> _SOURCE PASSAGE_:

Minimising Food Waste is great way to save money and minimise waste.
Love Food Hate Waste says:
“in UK households we waste 6.5 million tonnes of it every year, 4.5 million of which is edible. We’re not talking egg shells or chicken bones… We mean the last few bites from your plate that you couldn’t quite manage, or your bread crusts, or potato peelings – all stuff which could have been transformed into something delicious. Those 4.5 million tonnes are enough to fill 38 million wheelie bins, or 90 Royal Albert Halls. It’s a lot, but we have the power to change this.”
Did you know 25% of the food wasted globally could feed all 795 million undernourished people in the world and 8%of all greenhouse gas emissions each year are due to food loss and waste?
Finding out how to store different foods can save us money and minimise food waste everyday. Leftover foods can make delicious meals and save us money. Swapping fresh food for frozen makes sure we don’t waste fresh food and means we’ve got fresh food and veg on hand to make our meals healthier. There are lots of recipes on the Stop Food Waste Website. Learning how to keep food at it’s freshest in our fridges also helps us waste less.
Minimising Food Waste with children
It can be really difficult to manage food waste with small children. Half eaten apples, half drunk juice cartons and fresh fruit and vegetables ending up in the bin after meals all contribute. Here are a few handy tips from I Value Food:
- Take a 6 week Food Waste Challenge – children love a challenge and getting all the family involved can help everyone to see just how much is going to waste and make changes.

> _RECORDED INFORMATION_:

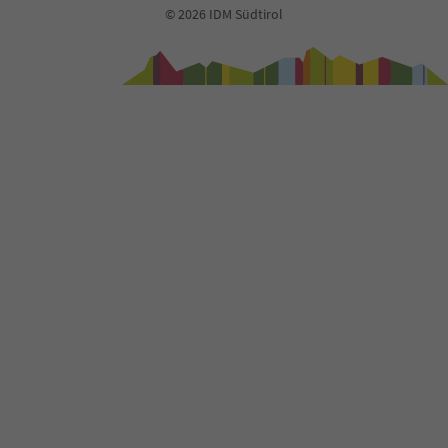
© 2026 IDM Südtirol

* * *

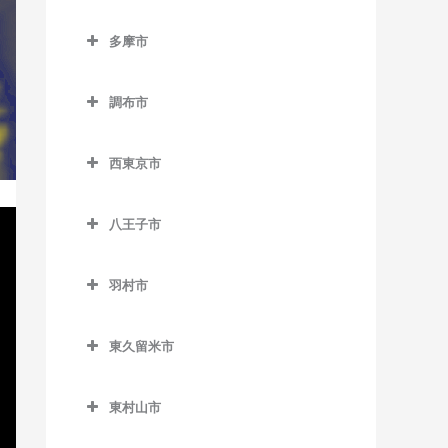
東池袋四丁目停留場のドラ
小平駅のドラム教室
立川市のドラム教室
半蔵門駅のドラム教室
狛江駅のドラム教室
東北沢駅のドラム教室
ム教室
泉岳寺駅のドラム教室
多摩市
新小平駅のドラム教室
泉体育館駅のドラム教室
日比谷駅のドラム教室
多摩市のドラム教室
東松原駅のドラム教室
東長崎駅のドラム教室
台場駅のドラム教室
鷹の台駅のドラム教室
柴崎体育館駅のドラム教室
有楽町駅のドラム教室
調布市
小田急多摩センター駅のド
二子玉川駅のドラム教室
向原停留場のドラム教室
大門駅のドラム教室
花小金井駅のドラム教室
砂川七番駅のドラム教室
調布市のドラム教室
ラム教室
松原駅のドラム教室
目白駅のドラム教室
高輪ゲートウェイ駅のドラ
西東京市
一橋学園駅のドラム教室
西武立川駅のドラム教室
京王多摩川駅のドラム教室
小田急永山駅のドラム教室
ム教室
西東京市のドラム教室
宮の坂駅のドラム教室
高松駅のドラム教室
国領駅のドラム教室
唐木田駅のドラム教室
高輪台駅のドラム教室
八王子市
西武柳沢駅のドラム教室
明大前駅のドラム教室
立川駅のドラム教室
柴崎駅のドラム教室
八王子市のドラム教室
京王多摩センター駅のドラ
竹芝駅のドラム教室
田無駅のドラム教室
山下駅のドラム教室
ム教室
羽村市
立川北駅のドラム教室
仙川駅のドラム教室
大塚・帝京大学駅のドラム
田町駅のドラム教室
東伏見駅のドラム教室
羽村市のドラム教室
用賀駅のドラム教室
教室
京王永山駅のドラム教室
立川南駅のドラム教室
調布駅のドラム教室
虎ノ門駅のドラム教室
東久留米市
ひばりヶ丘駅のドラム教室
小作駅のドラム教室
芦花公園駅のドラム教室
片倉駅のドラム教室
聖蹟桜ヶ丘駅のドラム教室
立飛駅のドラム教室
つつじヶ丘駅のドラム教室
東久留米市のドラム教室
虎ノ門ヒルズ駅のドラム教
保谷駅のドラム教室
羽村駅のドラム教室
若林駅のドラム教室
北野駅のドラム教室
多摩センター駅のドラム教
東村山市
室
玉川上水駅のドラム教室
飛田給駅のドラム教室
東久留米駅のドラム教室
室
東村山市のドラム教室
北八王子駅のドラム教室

> _ABOUT THIS EXERCISE_: Pick up the text on minimising food waste where it ends and write what comes next.

> _TASK RESPONSE_:
- Plan your weekly meals. Only buying exactly what you need minimises those lost items in your fridge that go past their best and end up in the bin.
- Minimise between meal snacking. This can make sure that your child is more hungry at mealtimes which equals less waste.
- Make foods easier for your child to eat. Cutting fruit into small pieces are much easier for small children to eat. Using shaped cutters can also make it much more fun. A study at Cornell University found that offering sliced apples at an primary school cafeteria increased fruit sales by 61 percent!
- Giving healthy foods funny names can get kids involved. Having fun with food might help your kids eat more of what’s on their plates. Another study at Cornell showed that giving ordinary vegetables names like “X-ray Vision Carrots,” “Silly Dilly Green Beans,” and “Power Punch Broccoli” got elementary school students to eat more vegetables. Try naming dishes you make frequently, like “Superhero Spaghetti” or “Princess Pancakes.
- Get the portions right. If they are too young to serve themselves, serve young children small portions of food at meal and snack time. “They have little tummies and if you heap too much onto their plates, some of it is likely to go to waste,” says Goldfarb. Allow older children to serve themselves. Encourage them to take small portions then go back for more if they’re still hungry. “Kids will learn how to gauge their appetites and are less likely to have ‘plate waste’ because they decided themselves how much to serve up,” Goldfarb says.
- Save what they don’t eat. If your child declares they are full before finishing a reasonable amount of their meal, save the leftovers. “Instead of having them snack on something less than wholesome an hour or two later, they can finish their meal, reducing waste and increasing the likelihood of a well-rounded diet,” says Goldfarb.
- Help your kids avoid the “lunchbox dump” at school by strategically packing their lunches. Make sure to remember what they’re eating and only include these items. Give smaller amounts such as half a sandwich if that’s all they are eating and involving them in packing their own lunch may help them to east more and waste less.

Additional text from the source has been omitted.